Ravilious in Print
Alan Powers, author of Eric Ravilious: Artist and Designer, discusses the current display of the artist’s works at Dulwich Picture Gallery and the challenges of accurately reproducing his unique watercolours in print.
It would have been convenient if Dulwich Picture Gallery had put on their current exhibition of Eric Ravilious watercolours two years ago. In June 2013, my book on him for Lund Humphries was written, edited and designed, and all that remained was to check the colour in the illustrations before it went off to print. I had last seen most of the paintings in 2003, when I was guest curator for the Ravilious retrospective at the Imperial War Museum, and although necessary in theory, it would have been impractical to go round all the locations, public and private, where they are held in the short time available for colour correction.

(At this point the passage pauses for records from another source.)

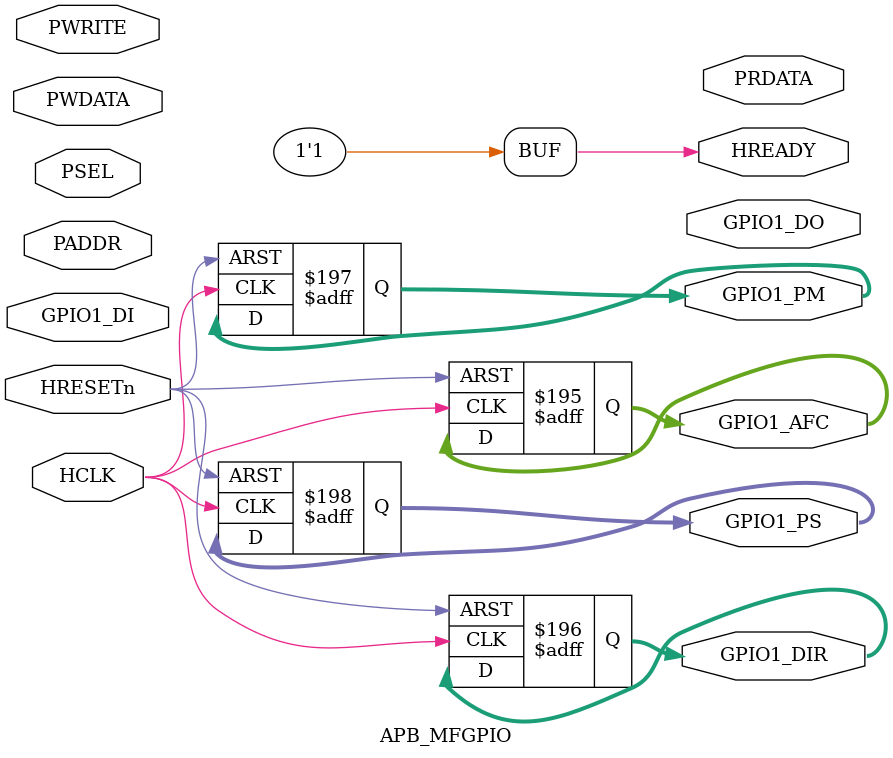
<source format=v>
module APB_MFGPIO
(
  // --------------------------
  // Input pins: AHB signals //
  // --------------------------
  // Select
  input PSEL,
  // Address and control
  input [31:0] PADDR,
  input PWRITE,
  // Data in
  input [31:0] PWDATA,
  // Reset and clock
  input HRESETn,
  input HCLK,
  // --------------
  // Output pins //
  // --------------
  // Transfer responses 
  output HREADY,
  // Data out
  
   output [31:0] PRDATA,
   
   input [31:0]GPIO1_DI,		//Data Input Port
   output reg[31:0]GPIO1_DO,	//Data Output port
   output reg[31:0]GPIO1_AFC,	//Function Select
   output reg[31:0]GPIO1_DIR,	//GPIO Direction 0=HiZ input 1=Output mode 
   output reg[63:0]GPIO1_PM,	//GPIO Port Mode, 00=Push Pull/HiZ 01=Pull up 02=Pull down
   output reg[63:0]GPIO1_PS		//GPIO Pull Strengh Select,00=disable out/OD
   
);
	

	reg [31:0]GPIO1_DIS;//Data Input,Sampled
	genvar i;
	
	
	
	always @(posedge HCLK or negedge HRESETn)	
	begin
		if(!HRESETn)
		begin
			GPIO1_AFC<=32'h00000000;
			GPIO1_DIR<=32'h00000000;
			GPIO1_PM<=64'h00000000;
			GPIO1_PS<=64'h00000000;
		end
		//else
		
	end	
	assign HREADY=1;
	generate
	for(i=0;i<=31;i=i+1)
	begin:gpio_dirgen
		always@(posedge HCLK or negedge HRESETn)
		if(!HRESETn)
			GPIO1_DIS[i]<=1'b0;
		else
			GPIO1_DIS[i]<=(~(GPIO1_AFC[i]|GPIO1_DIR[i]))?(GPIO1_DI[i]):1'b0;
	end
	endgenerate
endmodule
</source>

The accuracy of colour reproduction in print is something that, even in a supposedly scientific age, is worryingly unpredictable, owing to the number of different ways in which the original work of art can be falsified in the chain that leads to the final image on the page of a book. We all know this when we pick up a hefty catalogue at the end of an exhibition and find that it somehow fails to recapture the reality of what we have just seen. Errors occur because the transparency or scan from which the printed image derives is inaccurate, or at best in need of translation in order to convey the quality of the original. Ravilious’s watercolours are often very pale, but the colours are still vivid and bright in a way that printer’s ink has difficulty in conveying, and one has to aim for a balance between the temptation to bump up the colours to a poster-like extent, and the danger that the reality of the paleness will undersell the original.

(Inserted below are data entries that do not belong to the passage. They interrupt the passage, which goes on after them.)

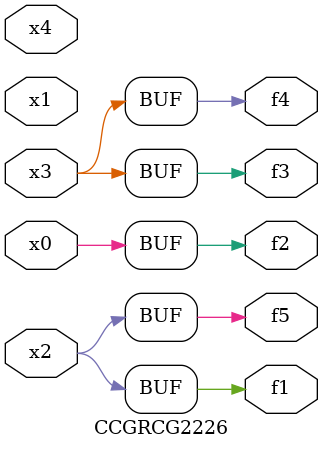
<source format=v>
module CCGRCG2226(
	input x0, x1, x2, x3, x4,
	output f1, f2, f3, f4, f5
);
	assign f1 = x2;
	assign f2 = x0;
	assign f3 = x3;
	assign f4 = x3;
	assign f5 = x2;
endmodule

</source>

For the first time in my life as an author, I was able to go with Lucie Ewin, the Project Manager at Lund Humphries, to the ‘repro house’, XY Digital, whose job is to interpret and check the digital information and ensure that everything comes out as hoped for. In a basement near the Oxo Tower, we lined up all the existing books on Ravilious and compared the results picture by picture, sometimes recognizing red casts across the image, or simply lowering the contrast, but in certain cases, with the wizardry of an expert in Photoshop, actually balancing and clarifying details within the picture. I was delighted to be allowed to participate in the process, and, within the unavoidable margins of error, to aim for the best. It was well worth the effort when the first copies arrived in the autumn.

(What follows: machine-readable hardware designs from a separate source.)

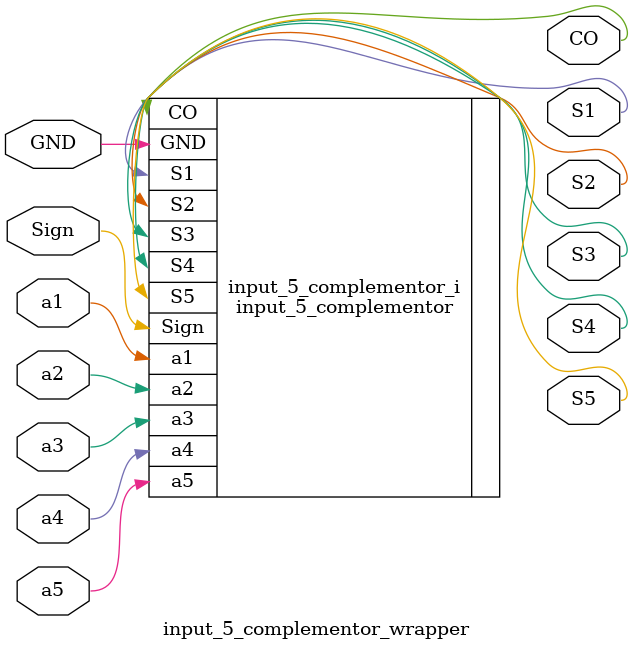
<source format=v>
`timescale 1 ps / 1 ps

module input_5_complementor_wrapper
   (CO,
    GND,
    S1,
    S2,
    S3,
    S4,
    S5,
    Sign,
    a1,
    a2,
    a3,
    a4,
    a5);
  output CO;
  input GND;
  output S1;
  output S2;
  output S3;
  output S4;
  output S5;
  input Sign;
  input a1;
  input a2;
  input a3;
  input a4;
  input a5;

  wire CO;
  wire GND;
  wire S1;
  wire S2;
  wire S3;
  wire S4;
  wire S5;
  wire Sign;
  wire a1;
  wire a2;
  wire a3;
  wire a4;
  wire a5;

  input_5_complementor input_5_complementor_i
       (.CO(CO),
        .GND(GND),
        .S1(S1),
        .S2(S2),
        .S3(S3),
        .S4(S4),
        .S5(S5),
        .Sign(Sign),
        .a1(a1),
        .a2(a2),
        .a3(a3),
        .a4(a4),
        .a5(a5));
endmodule

</source>
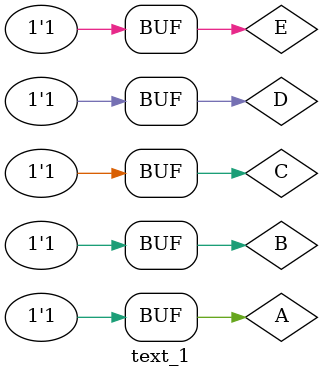
<source format=v>
`timescale 1ns / 1ps


module text_1;

	// Inputs
	reg A;
	reg B;
	reg C;
	reg D;
	reg E;

	// Outputs
	wire Y;

	// Instantiate the Unit Under Test (UUT)
	Demo_1 uut (
		.A(A), 
		.B(B), 
		.C(C), 
		.D(D), 
		.E(E), 
		.Y(Y)
	);

	initial begin
		// Initialize Inputs
		A = 0;
		B = 0;
		C = 0;
		D = 0;
		E = 0;

		// Wait 100 ns for global reset to finish
		#100;
        
		// Add stimulus here
		#100;
		A=1;B=1;C=1;D=0;E=0;
		#100;
		A=1;B=0;C=0;D=0;E=0;
		#100;
		A=1;B=1;C=1;D=1;E=1;

	end
      
endmodule


</source>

Potentially, we could have done even better had we been able to walk round the Dulwich exhibition with proof pages in hand. I haven’t dared yet to take a copy of the book round and check for accuracy, but for those who mostly know Ravilious’s paintings from books, it is worth going to experience not only the colour but the actual size of the paintings at Dulwich. Few artists can have been quite so uniform in the size of their work – roughly A2 in our DIN sizes, but a bit more square. This makes it quite hard to get variety in hanging his work in large numbers.
For the Imperial War Museum retrospective, Julian Feary and Katherine Heron designed an installation that subdivided the large rectangular gallery into a series of small rooms off a central spine, which worked brilliantly to give the paintings the intimacy they need. The side rooms at Dulwich, used for temporary exhibitions, have a similar scale to the IWM installation, and are similarly painted in a variety of soft colours. James Russell, who suggested and selected the Dulwich show, has made some interesting and surprising mixes and matches in the way the pictures are hung, and there are some rarely seen paintings. In the case of one depiction of bathing machines on Aldeburgh beach, part of Ravilious’s productive week there in August 1938, the painting has hardly been seen since it was sold the following year, until the family who owned it put it up for auction in September last year. It made a record auction price for an artist whose use of watercolour has kept his market value down below his true worth as a painter.
Alan Powers was Professor of Architecture and Cultural History at the University of Greenwich until 2012. He was guest curator of the centenary exhibition, Eric Ravilious: Imagined Realities, at the Imperial War Museum (2003) and is the author of Eric Ravilious: Artist and Designer (2013). His other books include Britain in the series Modern Architectures in History (2007) and Curwen: Art and Print (2008).